Belle Isle is commonly viewed as Frederick Law Olmsted's mark on Detroit, but the legendary landscape architect had one other design: Elmwood Cemetery. The city's most famous cemetery was founded in 1846, but Olmsted was brought in 50 years later to give the expanded grounds a cohesive design.
And he did. Olmsted envisioned a "rural" cemetery, with a natural landscape full of huge trees, wandering paths, and vine-covered fences. He wanted it to resemble Detroit's virgin landscape as closely as possible. But this wasn't just a peaceful setting for the dead. Olmsted designed the cemetery with us, the Detroiters of the future, in mind.
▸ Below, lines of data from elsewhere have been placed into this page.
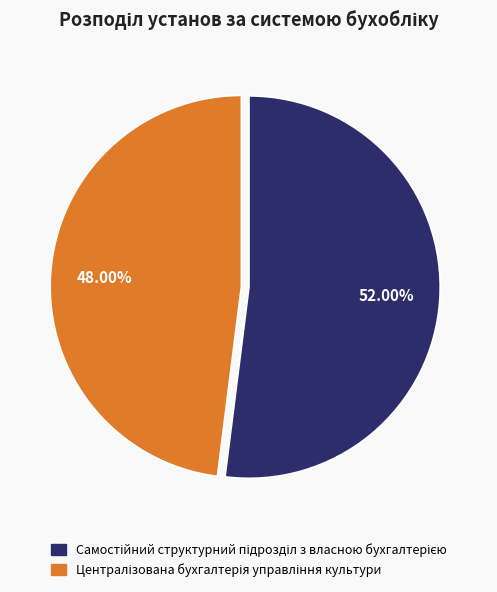

To the nearest percent, what is the difference between the largest and smallest slice percentages?

4%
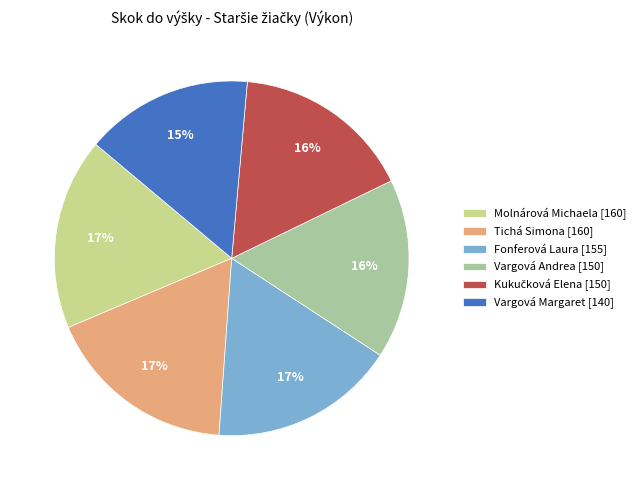

To the nearest percent, what is the average slice percentage?

17%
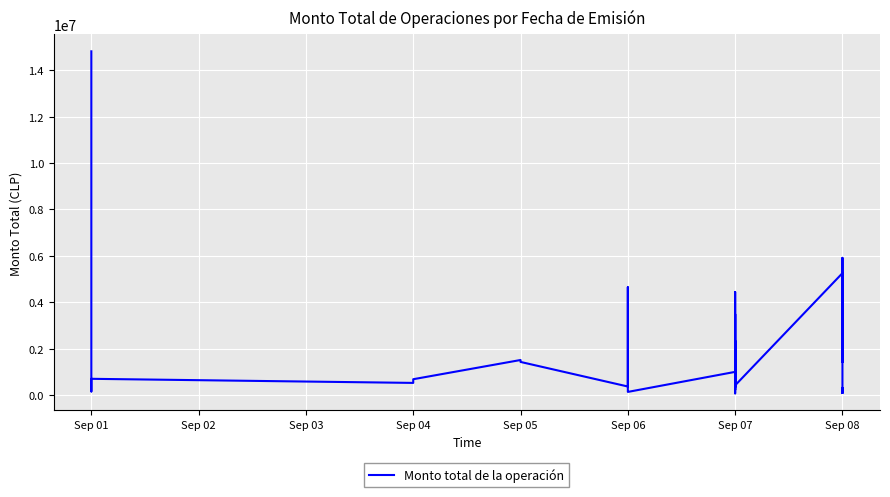

How many interior local peaks (higher than both neighbors) does the data have?

13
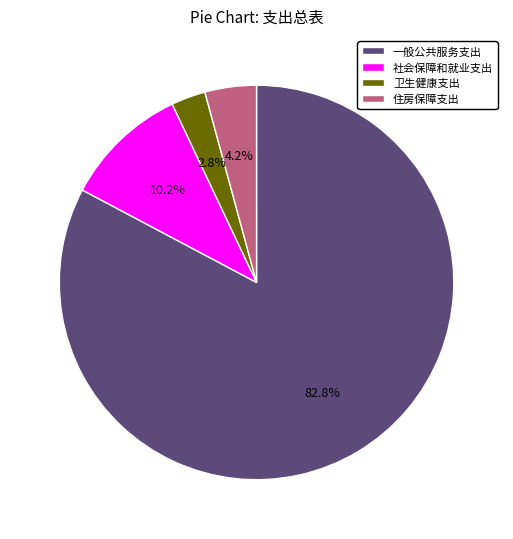

Which has a higher value, 卫生健康支出 or 一般公共服务支出?

一般公共服务支出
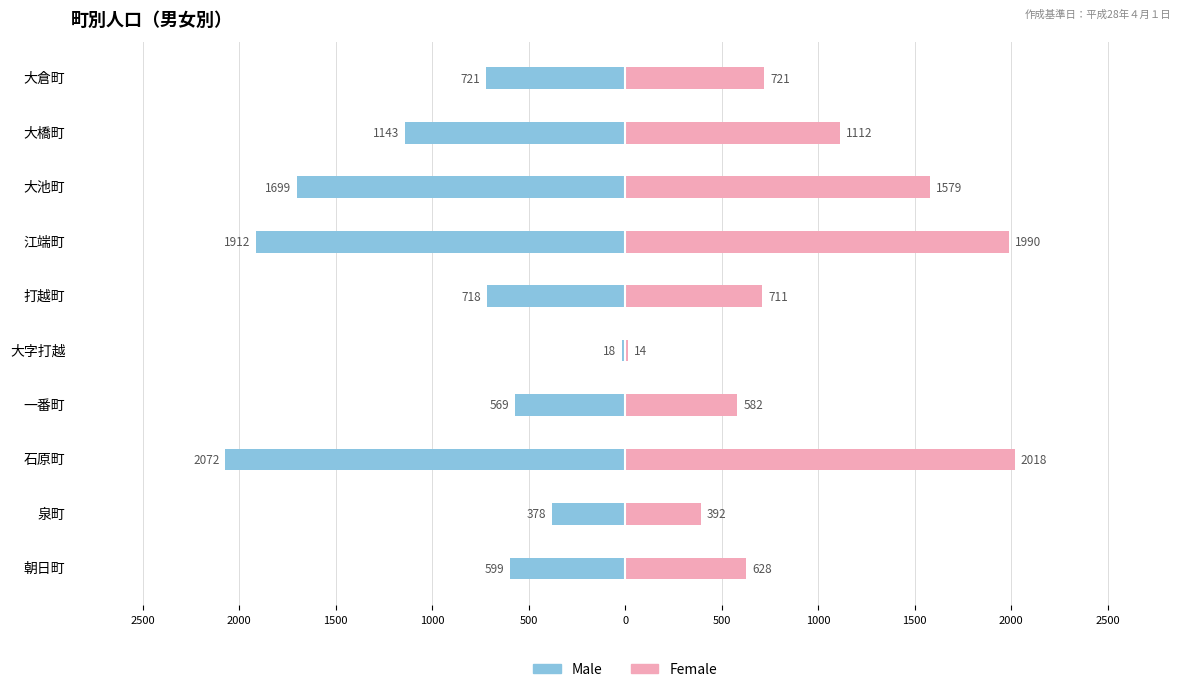

At how many categories does at least one series exceed -785?

10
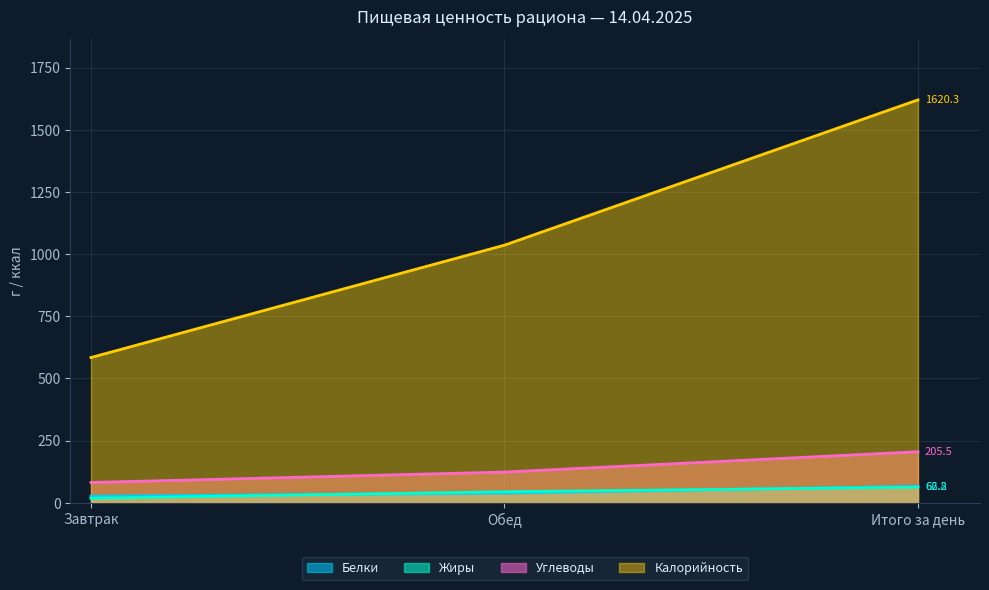

What is the sum of the Белки values at Обед and Итого за день?

105.8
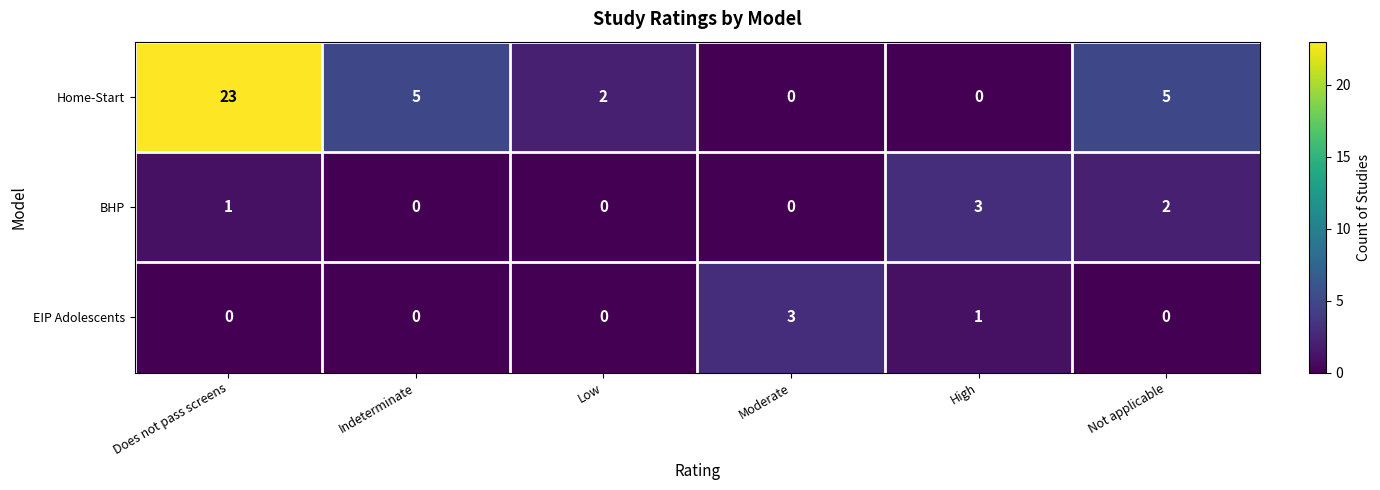

How many distinct data groups are displayed?

3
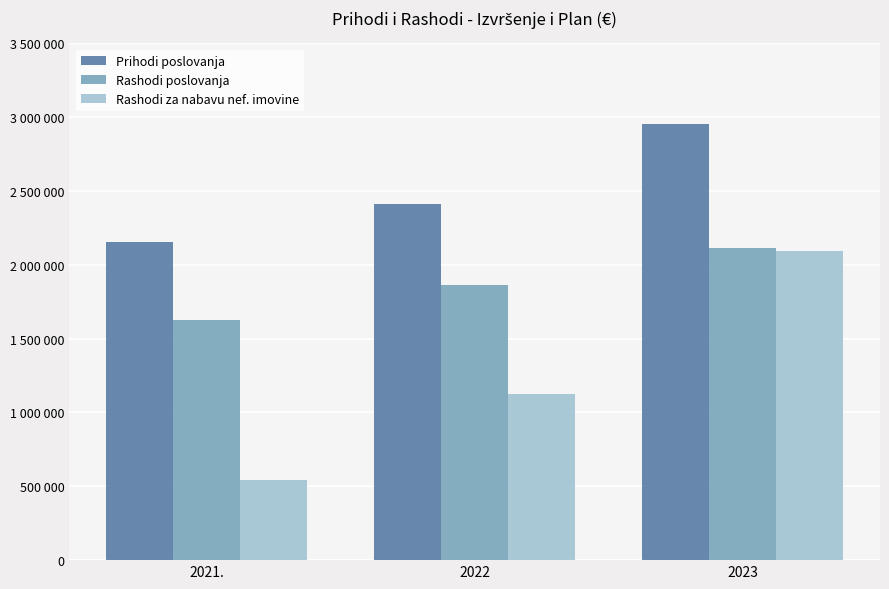

Rank the series at 2021. from lowest to highest value.

Rashodi za nabavu nef. imovine, Rashodi poslovanja, Prihodi poslovanja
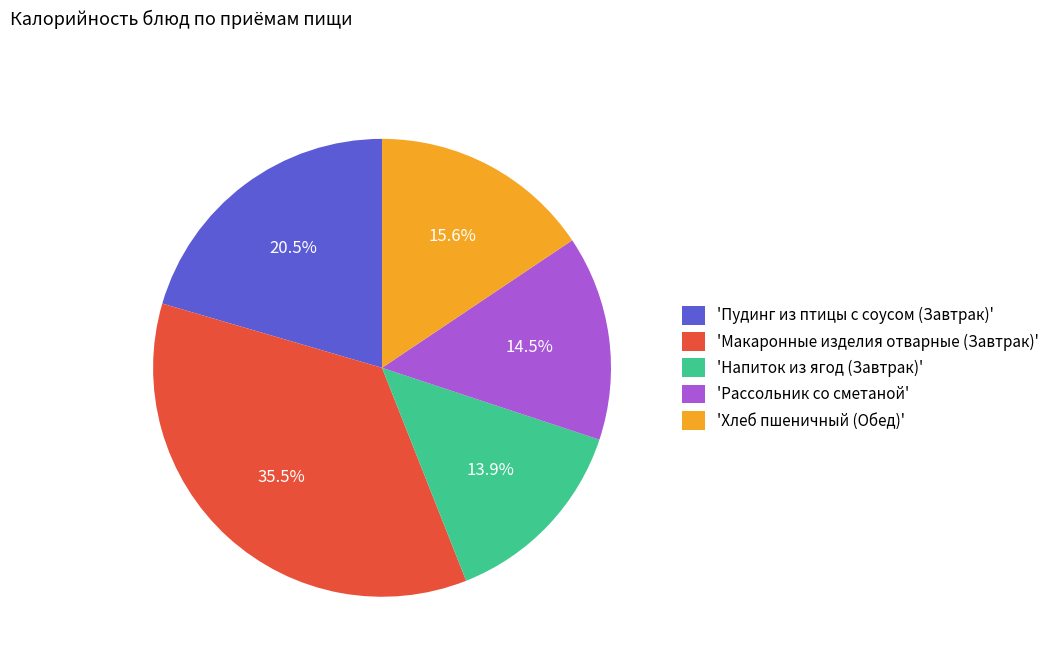

What portion of the pie excludes 'Хлеб пшеничный (Обед)'?

84.4%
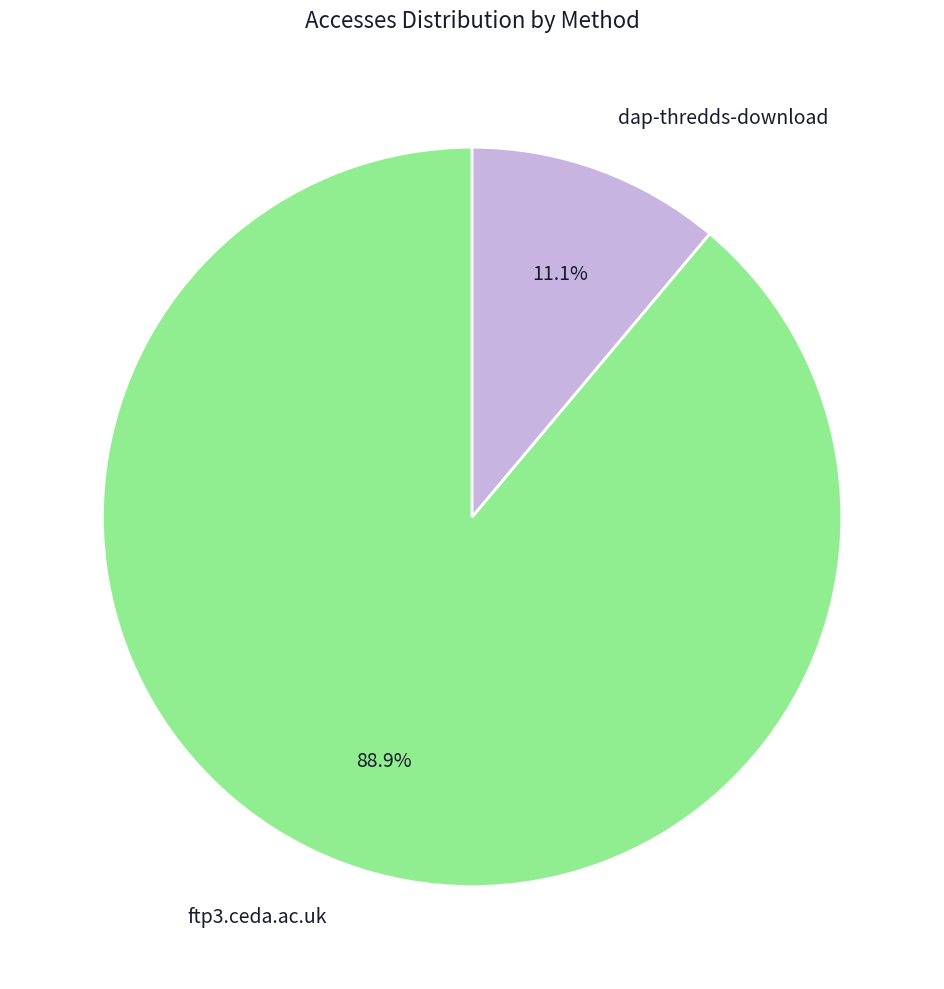

To the nearest percent, what is the difference between the largest and smallest slice percentages?

78%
Olmsted laid out his plan to Elmwood's trustees in a long letter, which can be found here. Basically, he knew that Detroit was rapidly growing and industrializing. To keep Elmwood from being swallowed up by development, he wanted it maintained as a beautiful escape from the city, so that "many people of Detroit in the future" (even those who "know nothing of its dead") would value the site, preserving it as a "grateful retreat from the town."
Elmwood was meant to serve as an enjoyable park, not just a solemn, purposeful cemetery.
Beyond Olmsted's influence, the Elmwood has another layer of historical significance beyond those buried there. The cemetery ground also contain the only visible stretch of Parents Creek, the site of the Battle of Bloody Run 1763. The rest of the creek now runs underground through the city's sewers.